Introduced by Tabasco sauce magnate E.A. McIlhenny in the 1930s, the nutria have been especially damaging to the marshland ecology in the Mississippi Delta following Hurricanes Rita and Katrina in 2005.

McIlhenny wanted to expand the fur trade in Louisiana so he bought about two dozen nutria but eventually set them loose. The original few animals bred an estimated 20 million animals within two decades, according to a wildlife group in Maryland that tracks nutria data.

Nutria in Louisiana wetland (Photo by Mike Dunn courtesy North Carolina Museum of Natural Sciences)

As the international fur market began to shrink in the mid-1980s, the decline in fur trapping resulted in overpopulation of nutria. Annual aerial surveys from 1993 to 2001 indicated that some 100,000 acres have been impacted coastwide.

Now, Professor Athula Attygalle, an expert in molecular chemistry and mass-spectrometry based at Stevens Institute of Technology in Hoboken, New Jersey, and a team of scientists from Cornell University and University of Iowa, have found a compound the nutria like that does not damage the environment.

"Several volatile compounds, including terpenoids, fatty alcohols, fatty acids and some of their esters, were identified from solvent extracts prepared from anal scent glands of nutria," said Attygalle.

"These compounds can serve as a powerful attractant to the animals, and thus, when applied strategically, serve as a tool in the efforts to control their spread in the easily damaged coastal ecosphere," he said.

While federal agencies have looked at various poisoning methods, none of those efforts has gone very far because of their harmful effects on other species.

The Coastwide Nutria Control Program, which began in November 2002, consists of an economic incentive payment of $5 per nutria tail delivered by registered participants to collection centers established in coastal Louisiana. The goal of the program is to encourage the harvest of up to 400,000 nutria annually from coastal Louisiana.

Vegetative damage caused by nutria has been documented in at least 11 Coastal Wetlands Planning Protection and Restoration Act project sites in the Barataria-Terrebonne Basins.

When vegetation is removed from the surface of the marsh, as a result of over grazing by nutria, the fragile soils are exposed to erosion through tidal action. If damaged areas do not revegetate quickly, they will become open water as tidal scour removes soil and lowers elevation. Frequently, the plants' root systems are damaged, making recovery through vegetative regeneration slow.

The work of Professor Attygalle and his associates offers an alternative to hunting and trapping, or ecologically harmful poisoning, in the management of the nutria population.

What is needed.
Repeat the passage in the nutria text from "The Coastwide Nutria" up to and including "the Barataria-Terrebonne Basins.", substituting "drop-off sites" for "collection centers". The listing that comes after the text is not needed.

Data section.
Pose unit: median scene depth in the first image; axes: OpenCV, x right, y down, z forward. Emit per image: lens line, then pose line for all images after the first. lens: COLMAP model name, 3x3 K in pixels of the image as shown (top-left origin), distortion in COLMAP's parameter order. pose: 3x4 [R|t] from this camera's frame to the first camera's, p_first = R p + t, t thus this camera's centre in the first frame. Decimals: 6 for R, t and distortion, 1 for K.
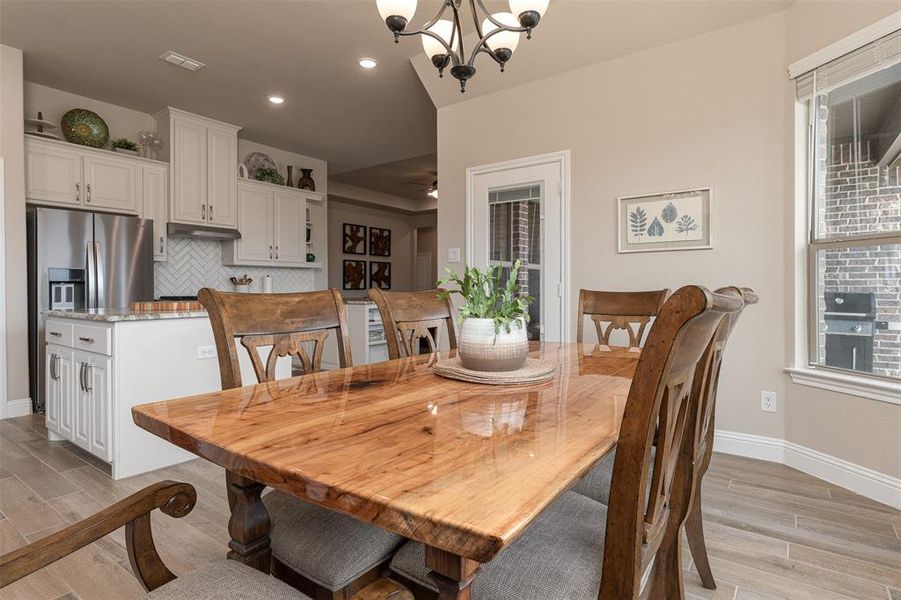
lens RADIAL K [[468.1, 0, 449.7], [0, 468.1, 289.7], [0, 0, 1]] dist [0.002872, 0.000297]
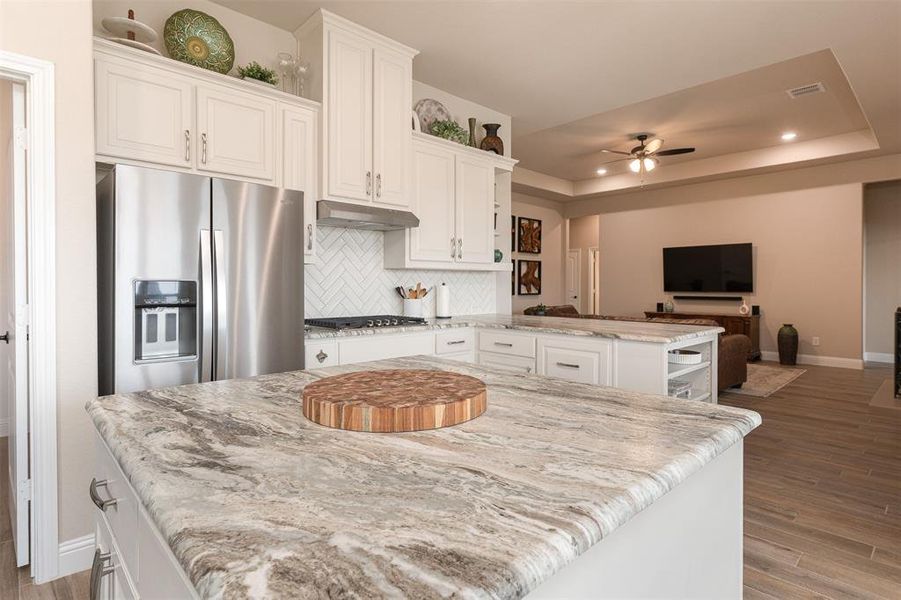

Exercise response.
The Coastwide Nutria Control Program, which began in November 2002, consists of an economic incentive payment of $5 per nutria tail delivered by registered participants to drop-off sites established in coastal Louisiana. The goal of the program is to encourage the harvest of up to 400,000 nutria annually from coastal Louisiana.

Vegetative damage caused by nutria has been documented in at least 11 Coastal Wetlands Planning Protection and Restoration Act project sites in the Barataria-Terrebonne Basins.